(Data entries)
========
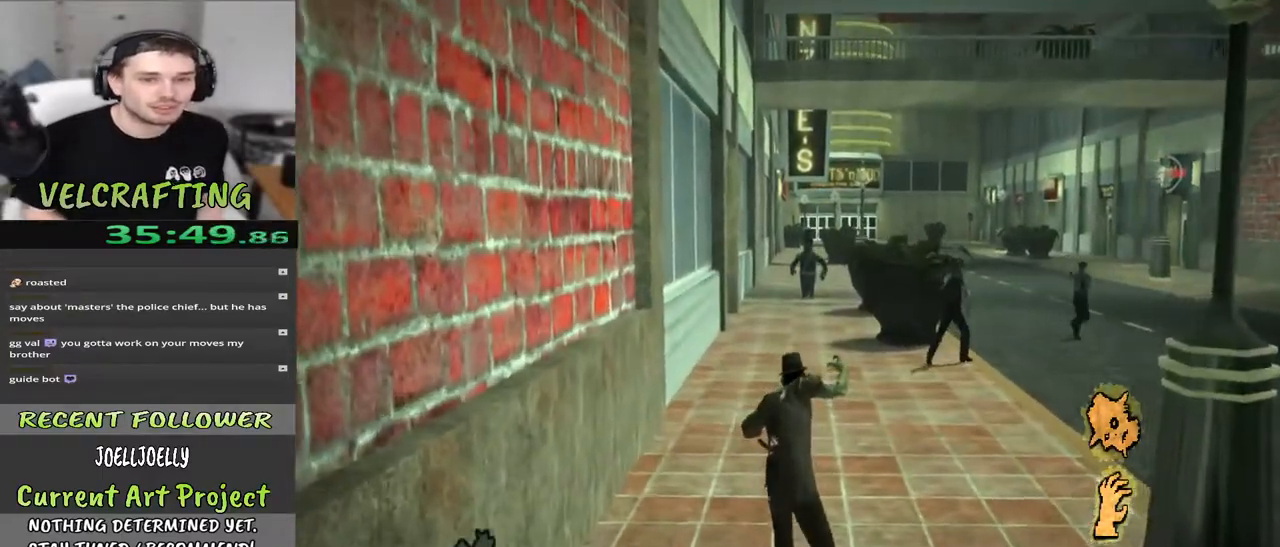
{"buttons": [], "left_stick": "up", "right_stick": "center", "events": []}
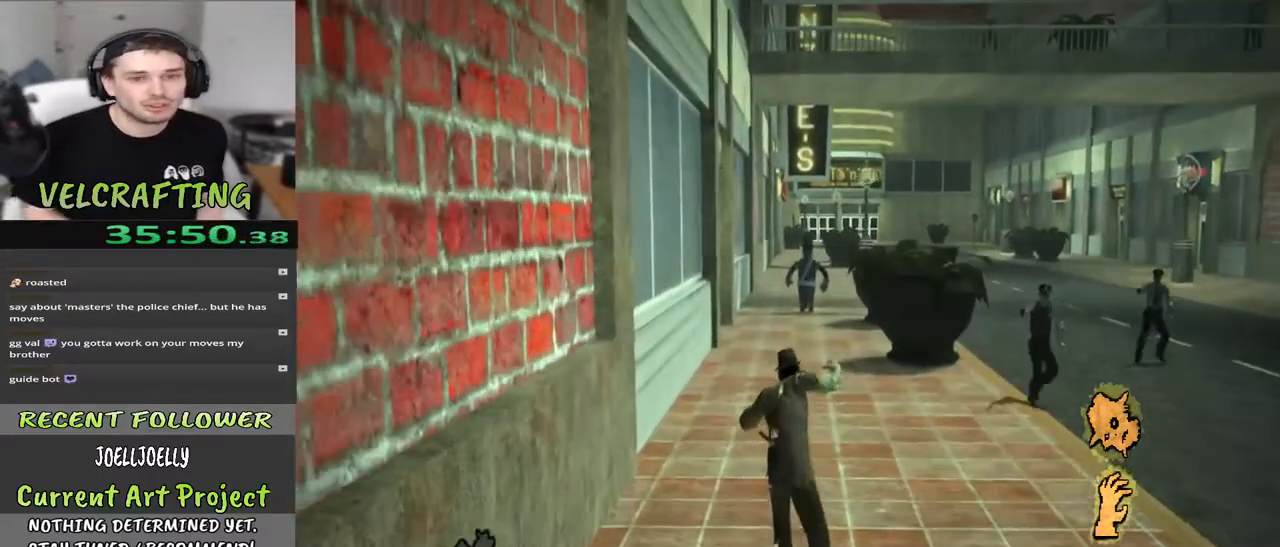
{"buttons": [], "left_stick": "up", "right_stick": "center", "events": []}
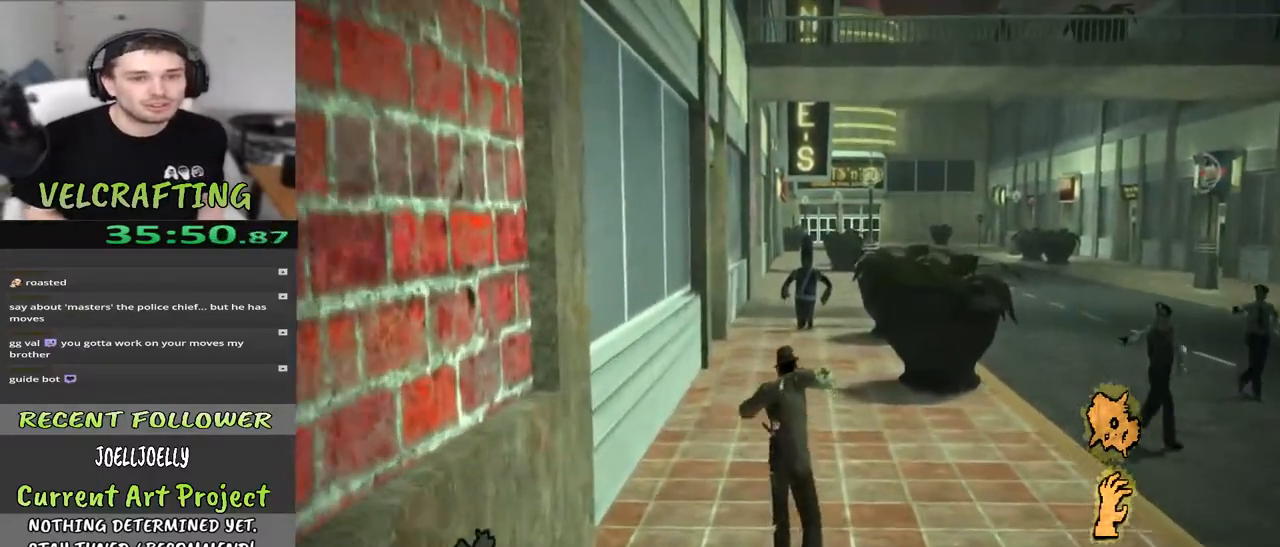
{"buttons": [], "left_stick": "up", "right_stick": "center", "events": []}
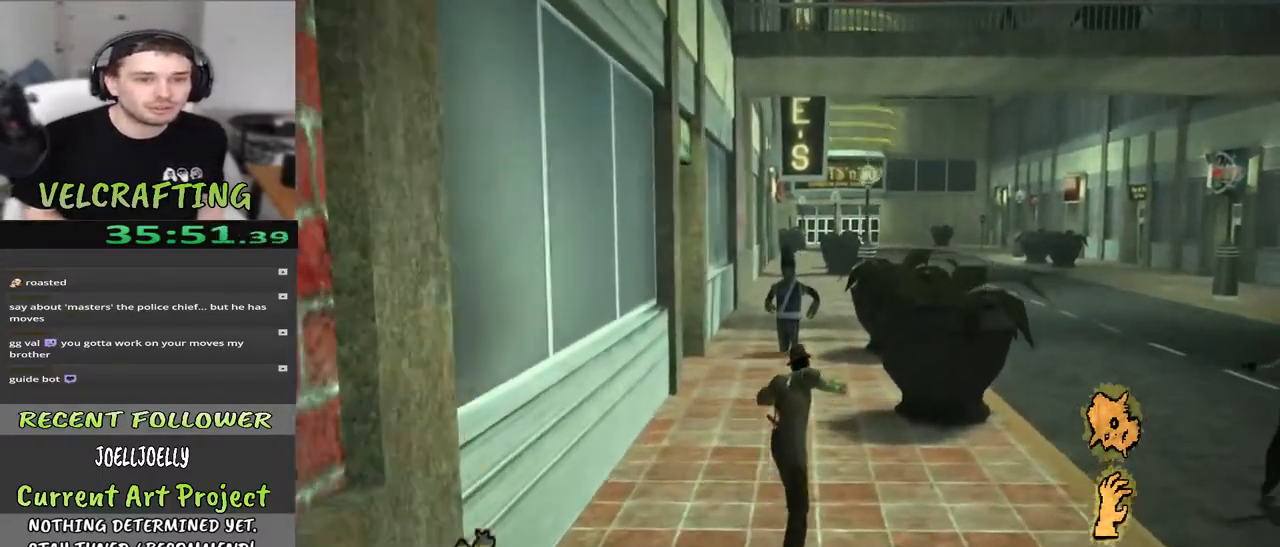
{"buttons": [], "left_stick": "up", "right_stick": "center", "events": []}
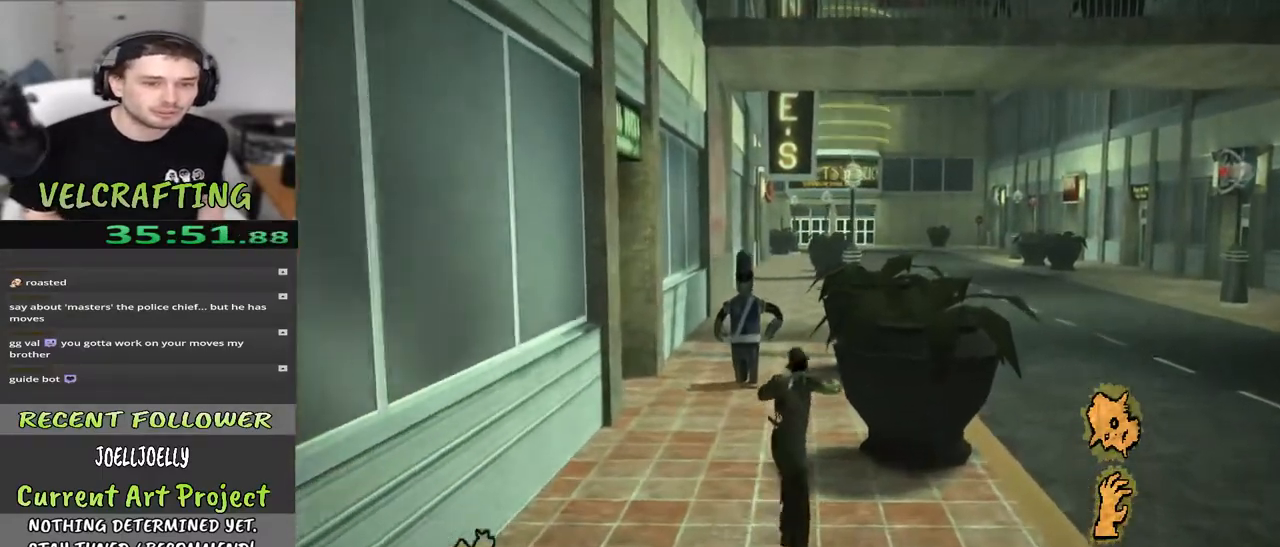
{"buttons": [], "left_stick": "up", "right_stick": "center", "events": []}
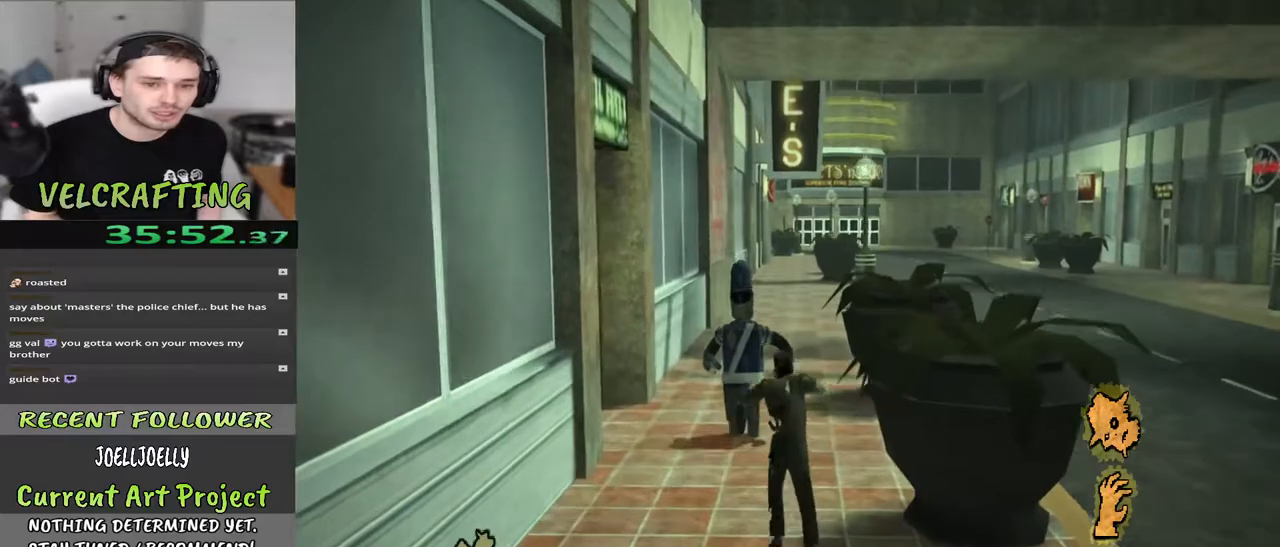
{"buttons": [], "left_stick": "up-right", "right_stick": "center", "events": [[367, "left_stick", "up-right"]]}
========
→ **The problem**: Each line of the data needs to be output exactly, with any image excluded.

→ **Exercise answer**:
{"buttons": [], "left_stick": "up", "right_stick": "center", "events": []}
{"buttons": [], "left_stick": "up", "right_stick": "center", "events": []}
{"buttons": [], "left_stick": "up", "right_stick": "center", "events": []}
{"buttons": [], "left_stick": "up", "right_stick": "center", "events": []}
{"buttons": [], "left_stick": "up", "right_stick": "center", "events": []}
{"buttons": [], "left_stick": "up-right", "right_stick": "center", "events": [[367, "left_stick", "up-right"]]}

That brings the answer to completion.